Excerpted passage:
★ ★ ★ ★

DIABETES MANAGEMENT FOR ALL PEOPLE WITH DIABETES

As part of our series of Case Studies for The HETT Show (www.hettshow.co.Uk) – we look at the rise of the Nipro Diagnostics company in Diabetes healthcare and ask, – from a standing start (with the new 4SURE portfolio), in just a few years, has their time come to be a major UK player?

For many people like you and I, the realisation that many people with diabetes do not have their condition out of choice, is a hard one to accept.  And yet its management requires a complex understanding.  

Let’s try and set the scene. In the last 10 years, the cost of treating Diabetes in the UK, has almost doubled. Looking at it another way – some 13% of all the NHS spending, is diabetes related. It is the largest slice of spending in the NHS cake.  And for type 2 diabetes there is no shortage of blame. Everything from the UK government’s lack of practical steps – through to you and I for eating the wrong food and an ever increasing sedentary lifestyle .

★ ★ ★ ★

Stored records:
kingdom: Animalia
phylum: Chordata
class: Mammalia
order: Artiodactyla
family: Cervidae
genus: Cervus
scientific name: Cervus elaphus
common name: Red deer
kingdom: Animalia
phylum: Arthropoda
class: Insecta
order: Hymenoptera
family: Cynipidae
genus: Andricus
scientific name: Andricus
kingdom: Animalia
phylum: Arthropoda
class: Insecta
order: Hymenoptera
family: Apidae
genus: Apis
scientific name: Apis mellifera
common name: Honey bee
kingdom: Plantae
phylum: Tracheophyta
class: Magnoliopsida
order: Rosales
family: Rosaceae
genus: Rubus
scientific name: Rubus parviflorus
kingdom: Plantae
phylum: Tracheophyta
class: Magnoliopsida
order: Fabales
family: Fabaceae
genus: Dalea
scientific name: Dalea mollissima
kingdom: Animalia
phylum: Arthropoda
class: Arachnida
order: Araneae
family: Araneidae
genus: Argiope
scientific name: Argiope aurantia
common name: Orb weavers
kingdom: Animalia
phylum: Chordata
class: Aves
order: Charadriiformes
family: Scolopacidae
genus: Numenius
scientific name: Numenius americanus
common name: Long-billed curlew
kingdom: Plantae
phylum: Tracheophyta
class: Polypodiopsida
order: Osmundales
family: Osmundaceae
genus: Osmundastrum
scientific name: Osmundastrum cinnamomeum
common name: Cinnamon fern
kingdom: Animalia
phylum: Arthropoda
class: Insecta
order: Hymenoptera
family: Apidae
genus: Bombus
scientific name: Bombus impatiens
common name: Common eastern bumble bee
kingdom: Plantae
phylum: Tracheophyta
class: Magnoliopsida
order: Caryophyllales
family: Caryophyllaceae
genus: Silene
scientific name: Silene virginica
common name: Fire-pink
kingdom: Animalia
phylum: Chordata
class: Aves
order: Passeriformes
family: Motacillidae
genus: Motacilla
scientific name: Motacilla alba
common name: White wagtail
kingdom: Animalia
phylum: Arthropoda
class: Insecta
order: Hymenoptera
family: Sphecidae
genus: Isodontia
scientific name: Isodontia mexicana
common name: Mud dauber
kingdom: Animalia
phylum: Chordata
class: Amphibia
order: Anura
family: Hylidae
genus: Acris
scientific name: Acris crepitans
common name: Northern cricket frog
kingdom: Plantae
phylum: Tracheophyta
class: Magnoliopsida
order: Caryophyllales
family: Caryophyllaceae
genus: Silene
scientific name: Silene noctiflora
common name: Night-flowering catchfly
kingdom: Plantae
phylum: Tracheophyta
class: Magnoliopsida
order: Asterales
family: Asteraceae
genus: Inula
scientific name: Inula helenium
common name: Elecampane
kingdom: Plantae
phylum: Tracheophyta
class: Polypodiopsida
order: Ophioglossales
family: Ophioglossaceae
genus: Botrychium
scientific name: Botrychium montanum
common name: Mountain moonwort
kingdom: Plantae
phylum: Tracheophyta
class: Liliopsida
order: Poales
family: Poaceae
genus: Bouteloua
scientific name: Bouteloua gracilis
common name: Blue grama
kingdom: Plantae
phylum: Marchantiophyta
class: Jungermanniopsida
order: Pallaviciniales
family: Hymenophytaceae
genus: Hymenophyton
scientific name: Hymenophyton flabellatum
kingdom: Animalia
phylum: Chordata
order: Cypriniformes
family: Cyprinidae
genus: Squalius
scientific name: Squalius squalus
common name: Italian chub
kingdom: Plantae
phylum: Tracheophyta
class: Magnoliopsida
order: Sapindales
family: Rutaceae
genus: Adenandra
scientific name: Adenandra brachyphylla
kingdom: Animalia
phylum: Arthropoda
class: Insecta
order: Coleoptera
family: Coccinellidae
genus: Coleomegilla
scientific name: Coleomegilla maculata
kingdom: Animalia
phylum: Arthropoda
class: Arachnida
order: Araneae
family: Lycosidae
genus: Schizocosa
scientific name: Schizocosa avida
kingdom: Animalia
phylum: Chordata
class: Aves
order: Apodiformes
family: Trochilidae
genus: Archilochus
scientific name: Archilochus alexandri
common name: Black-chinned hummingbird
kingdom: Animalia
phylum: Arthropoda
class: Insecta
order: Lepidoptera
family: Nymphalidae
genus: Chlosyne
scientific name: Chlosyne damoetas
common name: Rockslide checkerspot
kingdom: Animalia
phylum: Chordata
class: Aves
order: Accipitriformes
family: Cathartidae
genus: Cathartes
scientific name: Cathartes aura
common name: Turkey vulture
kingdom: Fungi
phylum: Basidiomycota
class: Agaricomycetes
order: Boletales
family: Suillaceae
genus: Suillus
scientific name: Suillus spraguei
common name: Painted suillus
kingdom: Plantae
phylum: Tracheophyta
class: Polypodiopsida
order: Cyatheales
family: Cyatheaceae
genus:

★ ★ ★ ★

Try it: Set down the part of the diabetes management article starting at "For many people like you and" and ending at "increasing sedentary lifestyle .", word for word.

Solution for this task:
For many people like you and I, the realisation that many people with diabetes do not have their condition out of choice, is a hard one to accept.  And yet its management requires a complex understanding.  

Let’s try and set the scene. In the last 10 years, the cost of treating Diabetes in the UK, has almost doubled. Looking at it another way – some 13% of all the NHS spending, is diabetes related. It is the largest slice of spending in the NHS cake.  And for type 2 diabetes there is no shortage of blame. Everything from the UK government’s lack of practical steps – through to you and I for eating the wrong food and an ever increasing sedentary lifestyle .